Discutieron el proyecto de los Juguetes-de-Navidad y el proyecto de Preservación-del-Paisaje. Roddenberry tartamudeaba un poco; tenía una cara simpática —nariz de dogo, barba azuleña— y se llamaba Frank. Y Coba tenía un sobrenombre que aparentemente no se justificaba: Diz[3]. Consideraron la conveniencia probable de que hubiera ese año en el Centro un festival de luces de Hannukah, simultáneamente con el pesebre de Navidad, en atención al número de residentes judíos que había ahora en Stepford. Propusieron ideas para nuevos proyectos. Y en este punto intervino Joanna.
—¿Puedo sugerir algo?
—Por supuesto —dijeron Frank Roddenberry y Herb Sundersen.
Coba, echado hacia atrás en su asiento, miraba al cielo raso (desdeñosamente, sin duda), la nuca apoyada en las manos y las piernas extendidas.
—¿Les parece que habría posibilidad de organizar algunas conferencias nocturnas para adultos, o bien algunos debates entre padres y adolescentes? —preguntó Joanna—. Podría utilizarse el salón de actos de una de las escuelas…
—¿Sobre qué tema? —preguntó Frank Roddenberry.
—Cualquiera, de interés general. El asunto de las drogas, por ejemplo, que nos concierne a todos, aunque la Crónica lo meta a escobazos debajo de la alfombra; la invasión de la música rock…, ¡qué sé yo!, cualquier cosa que haga salir a la gente de su encierro y la incite a escuchar lo que dice otra gente, y a dialogar con los demás.
—Es interesante —dijo Claude Anselm, o Axhelm, inclinándose hacia delante, cruzando las piernas y rascándose la sien. Era delgado y rubio, le brillaban los ojos y nunca estaba quieto.
—Y puede ser que con esto se consiga sacar de su encierro aun a las mujeres —prosiguió Joanna—. Por si no lo saben, este pueblo es una zona de siniestro para las baby sitters.

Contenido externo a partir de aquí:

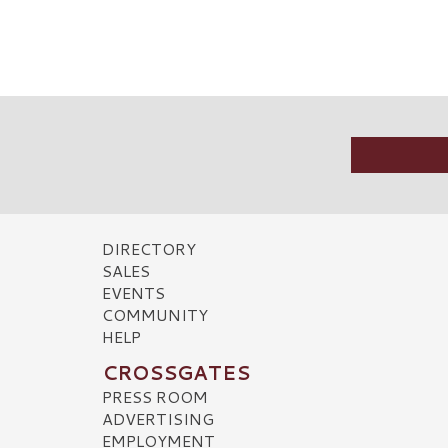
DIRECTORY
SALES
EVENTS
COMMUNITY
HELP
CROSSGATES
PRESS ROOM
ADVERTISING
EMPLOYMENT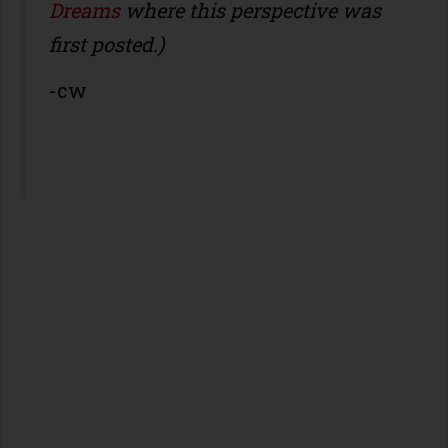
Dreams
where this perspective was
first posted.)
-cw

Todos soltaron una carcajada, y ella se sintió satisfecha de sí misma y cómoda en su papel. Adelantó otros posibles temas de debate, a los que Walter, y después Herb Sundersen, añadieron unos pocos más. Se expusieron otras ideas para nuevos proyectos; Joanna participó en la discusión de todos, y los hombres (excepto el maldito Coba) le prestaron sostenida atención; Ike Mazzard, Frank, Walter, Claude, el mismo Herb, que ahora la miraba de frente, expresaban su asentimiento con cabezazos y de viva voz; o la interrogaban gravemente, y ella se sentía muy satisfecha de sí misma, ¡claro que sí!, respondiendo a sus preguntas con inteligencia y buen sentido. ¡Adelante, Gloria Steinem!

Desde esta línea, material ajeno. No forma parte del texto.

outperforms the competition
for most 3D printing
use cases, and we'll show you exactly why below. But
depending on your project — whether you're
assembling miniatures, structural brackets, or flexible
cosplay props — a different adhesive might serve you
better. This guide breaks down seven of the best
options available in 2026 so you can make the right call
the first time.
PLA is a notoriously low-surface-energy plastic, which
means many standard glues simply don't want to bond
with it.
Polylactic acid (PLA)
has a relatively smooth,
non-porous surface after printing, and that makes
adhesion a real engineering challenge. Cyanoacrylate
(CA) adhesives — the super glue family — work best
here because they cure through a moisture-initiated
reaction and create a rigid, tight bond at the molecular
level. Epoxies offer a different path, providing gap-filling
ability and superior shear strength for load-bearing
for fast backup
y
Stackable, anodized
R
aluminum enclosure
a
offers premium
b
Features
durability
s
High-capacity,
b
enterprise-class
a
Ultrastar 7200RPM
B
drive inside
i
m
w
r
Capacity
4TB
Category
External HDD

Advirtió, con sorpresa y azoramiento, que Ike Mazzard la estaba dibujando. Sentado en su silla (junto al perseverante contemplador del cielo raso, Dale Coba), picoteaba con un bolígrafo azul en una libreta, posada sobre su pulcra rodilla a rayas, mirando alternativamente a Joanna y a su obra de picoteo.

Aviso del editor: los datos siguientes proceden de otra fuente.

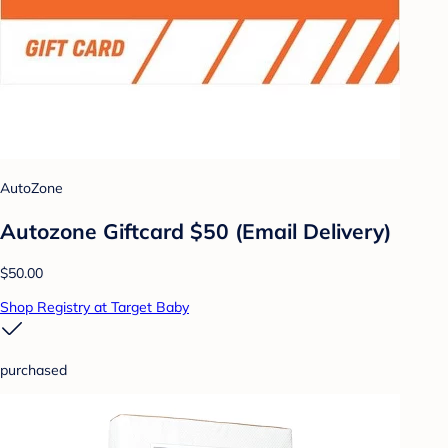
AutoZone
Autozone Giftcard $50 (Email Delivery)
$50.00
Shop Registry at Target Baby
purchased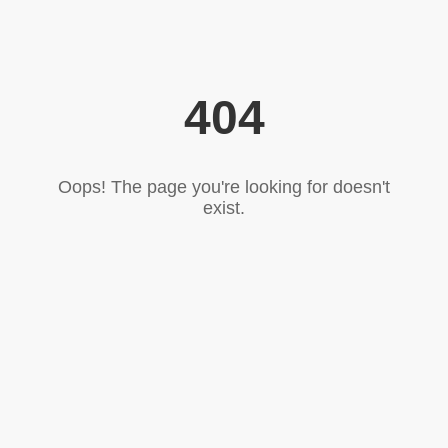
404
Oops! The page you're looking for doesn't
exist.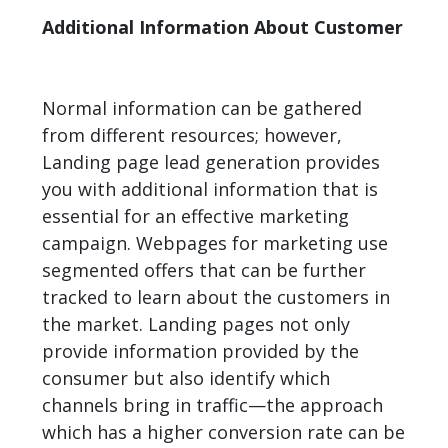
Additional Information About Customer
Normal information can be gathered
from different resources; however,
Landing page lead generation provides
you with additional information that is
essential for an effective marketing
campaign. Webpages for marketing use
segmented offers that can be further
tracked to learn about the customers in
the market. Landing pages not only
provide information provided by the
consumer but also identify which
channels
bring in traffic—the approach
which has a higher conversion rate can be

¡Ike Mazzard, dibujándola a ella!
Los hombres se habían quedado silenciosos. Miraban el interior de sus vasos, revolvían sus cubitos de hielo.
—¡Epa! —dijo Joanna, meneándose desasosegada pero sonriente—:¡Yo no soy una muchacha de Ike Mazzard!
—Toda muchacha es una muchacha de Ike Mazzard —contestó el hombrecito; le sonrió y sonrió a su obra de picoteo.